### About this exercise:
After locating the line that contains "right front paw: (330, 408)", restate it and each later line word for word through the end of the records.

Data for review: Begin

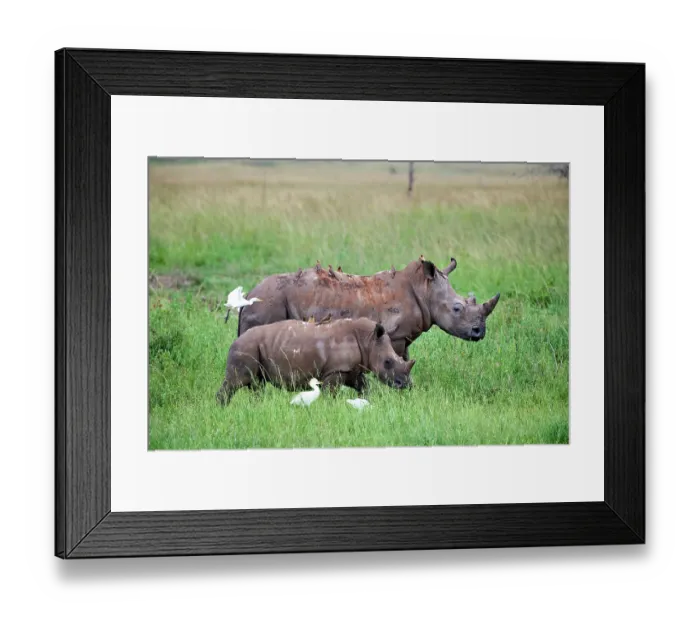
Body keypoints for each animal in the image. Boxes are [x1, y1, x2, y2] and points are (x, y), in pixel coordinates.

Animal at [216, 318, 416, 406]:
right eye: (388, 362)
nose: (406, 385)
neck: (368, 340)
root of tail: (235, 340)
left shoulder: (350, 370)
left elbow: (365, 387)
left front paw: (366, 401)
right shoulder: (335, 371)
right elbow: (330, 394)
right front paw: (330, 408)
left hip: (253, 347)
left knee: (257, 384)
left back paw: (257, 407)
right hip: (245, 348)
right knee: (237, 381)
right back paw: (222, 409)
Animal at [235, 256, 500, 361]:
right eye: (457, 309)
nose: (480, 332)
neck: (424, 290)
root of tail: (248, 295)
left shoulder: (402, 336)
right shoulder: (396, 334)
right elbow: (395, 356)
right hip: (269, 302)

Data for review: End

### The answer:
right front paw: (330, 408)
left hip: (253, 347)
left knee: (257, 384)
left back paw: (257, 407)
right hip: (245, 348)
right knee: (237, 381)
right back paw: (222, 409)
Animal at [235, 256, 500, 361]:
right eye: (457, 309)
nose: (480, 332)
neck: (424, 290)
root of tail: (248, 295)
left shoulder: (402, 336)
right shoulder: (396, 334)
right elbow: (395, 356)
right hip: (269, 302)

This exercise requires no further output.